ExArrow is one piece of a larger Arrow-based data ecosystem. This guide explains how the pieces fit together and when to use each one.

The pieces

ComponentRole
ExArrowArrow core: IPC, Schema, RecordBatch, Stream
ExplorerDataFrames with columnar operations
NxNumerical computing and machine learning tensors
ADBCDatabase connectivity via Arrow-native drivers
FlightArrow data transport over gRPC
Flight SQLSQL query execution over the Flight protocol
ParquetColumnar file format built on Arrow
ExZarrZarr/n-dimensional array storage (future)

Data flow

                    
                      Parquet 
                    
                          read/write
                    
                ExArrow 
                        
                                   
    from_dataframe     from_nx      
    to_dataframe       to_nx        
                                   
                
        Explorer    Nx          
                
                                   
              
                                 
           
          Flight  ADBC      IPC  
          Client  Database File  
           
              
         
          Flight SQL 
           Client    
         

ExArrow as the interchange layer

ExArrow sits at the centre. Arrow data arrives via IPC files, Flight, Flight SQL, ADBC, or Parquet. It is consumed by Explorer DataFrames or Nx tensors.
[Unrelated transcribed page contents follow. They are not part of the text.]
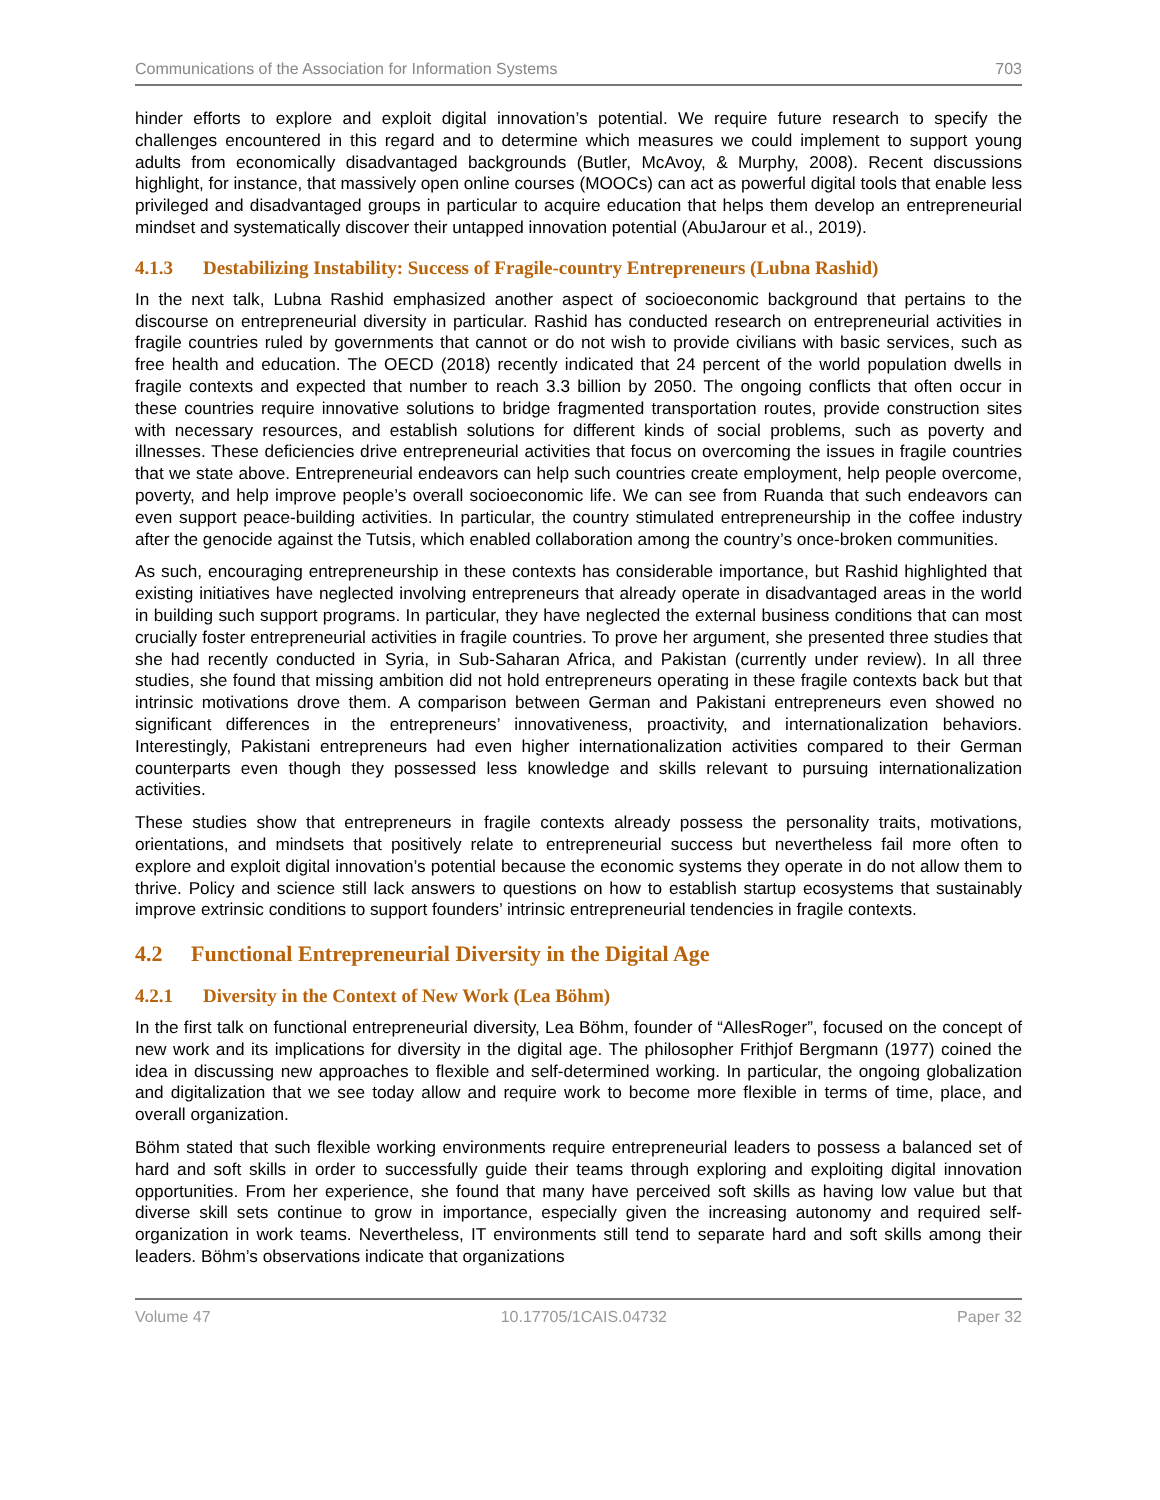Communications of the Association for Information Systems 703
hinder efforts to explore and exploit digital innovation’s potential. We require future research to specify the challenges encountered in this regard and to determine which measures we could implement to support young adults from economically disadvantaged backgrounds (Butler, McAvoy, & Murphy, 2008). Recent discussions highlight, for instance, that massively open online courses (MOOCs) can act as powerful digital tools that enable less privileged and disadvantaged groups in particular to acquire education that helps them develop an entrepreneurial mindset and systematically discover their untapped innovation potential (AbuJarour et al., 2019).
4.1.3 Destabilizing Instability: Success of Fragile-country Entrepreneurs (Lubna Rashid)
In the next talk, Lubna Rashid emphasized another aspect of socioeconomic background that pertains to the discourse on entrepreneurial diversity in particular. Rashid has conducted research on entrepreneurial activities in fragile countries ruled by governments that cannot or do not wish to provide civilians with basic services, such as free health and education. The OECD (2018) recently indicated that 24 percent of the world population dwells in fragile contexts and expected that number to reach 3.3 billion by 2050. The ongoing conflicts that often occur in these countries require innovative solutions to bridge fragmented transportation routes, provide construction sites with necessary resources, and establish solutions for different kinds of social problems, such as poverty and illnesses. These deficiencies drive entrepreneurial activities that focus on overcoming the issues in fragile countries that we state above. Entrepreneurial endeavors can help such countries create employment, help people overcome, poverty, and help improve people’s overall socioeconomic life. We can see from Ruanda that such endeavors can even support peace-building activities. In particular, the country stimulated entrepreneurship in the coffee industry after the genocide against the Tutsis, which enabled collaboration among the country’s once-broken communities.
As such, encouraging entrepreneurship in these contexts has considerable importance, but Rashid highlighted that existing initiatives have neglected involving entrepreneurs that already operate in disadvantaged areas in the world in building such support programs. In particular, they have neglected the external business conditions that can most crucially foster entrepreneurial activities in fragile countries. To prove her argument, she presented three studies that she had recently conducted in Syria, in Sub-Saharan Africa, and Pakistan (currently under review). In all three studies, she found that missing ambition did not hold entrepreneurs operating in these fragile contexts back but that intrinsic motivations drove them. A comparison between German and Pakistani entrepreneurs even showed no significant differences in the entrepreneurs’ innovativeness, proactivity, and internationalization behaviors. Interestingly, Pakistani entrepreneurs had even higher internationalization activities compared to their German counterparts even though they possessed less knowledge and skills relevant to pursuing internationalization activities.
These studies show that entrepreneurs in fragile contexts already possess the personality traits, motivations, orientations, and mindsets that positively relate to entrepreneurial success but nevertheless fail more often to explore and exploit digital innovation’s potential because the economic systems they operate in do not allow them to thrive. Policy and science still lack answers to questions on how to establish startup ecosystems that sustainably improve extrinsic conditions to support founders’ intrinsic entrepreneurial tendencies in fragile contexts.
4.2 Functional Entrepreneurial Diversity in the Digital Age
4.2.1 Diversity in the Context of New Work (Lea Böhm)
In the first talk on functional entrepreneurial diversity, Lea Böhm, founder of “AllesRoger”, focused on the concept of new work and its implications for diversity in the digital age. The philosopher Frithjof Bergmann (1977) coined the idea in discussing new approaches to flexible and self-determined working. In particular, the ongoing globalization and digitalization that we see today allow and require work to become more flexible in terms of time, place, and overall organization.
Böhm stated that such flexible working environments require entrepreneurial leaders to possess a balanced set of hard and soft skills in order to successfully guide their teams through exploring and exploiting digital innovation opportunities. From her experience, she found that many have perceived soft skills as having low value but that diverse skill sets continue to grow in importance, especially given the increasing autonomy and required self-organization in work teams. Nevertheless, IT environments still tend to separate hard and soft skills among their leaders. Böhm’s observations indicate that organizations
Volume 47 10.17705/1CAIS.04732 Paper 32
The same Arrow-native data can be sent to Flight servers, written to Parquet files, or passed to other Arrow-compatible systems without copying into the BEAM heap.

Explorer vs Nx

  • Use Explorer for tabular data: filtering, grouping, joining, and aggregations on structured datasets with mixed column types.
  • Use Nx for homogeneous numeric data: linear algebra, machine learning, and tensor operations on uniform arrays of numbers.
  • Use Arrow-native (RecordBatch/Stream) when you need to move data between systems without materialising it in Elixir.

ADBC

ADBC (Arrow Database Connectivity) provides a standard API for connecting to databases and receiving Arrow-native result streams. ExArrow's ADBC module supports PostgreSQL, DuckDB, SQLite, and other databases via pluggable drivers.

Results from ADBC queries are ExArrow.Stream handles — the same type returned by IPC and Flight readers — so the same downstream conversion functions work uniformly.

Flight

Arrow Flight is a gRPC-based protocol for streaming Arrow data between processes and services. ExArrow's Flight client supports do_get, do_put, list_flights, and get_flight_info. It is suitable for high-throughput data transfer between services.

Flight SQL

Flight SQL extends Flight with SQL query execution. ExArrow's Flight SQL client connects to any Flight SQL server (DuckDB, DataFusion, Dremio, InfluxDB v3), executes SQL queries, and returns Arrow-native results. It supports streaming queries, DML, prepared statements, and metadata discovery.

Parquet

Parquet is a columnar file format built on Arrow's type system. ExArrow can read and write Parquet files directly, producing ExArrow.Stream handles on read and accepting ExArrow.RecordBatch lists on write.

ExZarr (future)

ExZarr will provide Zarr-compatible n-dimensional array storage. When it arrives, ExArrow.Schema.Mapper will be extended with ExZarr <-> Arrow type mappings, and ExArrow will serve as the interchange layer between Zarr arrays and the rest of the Elixir Arrow ecosystem.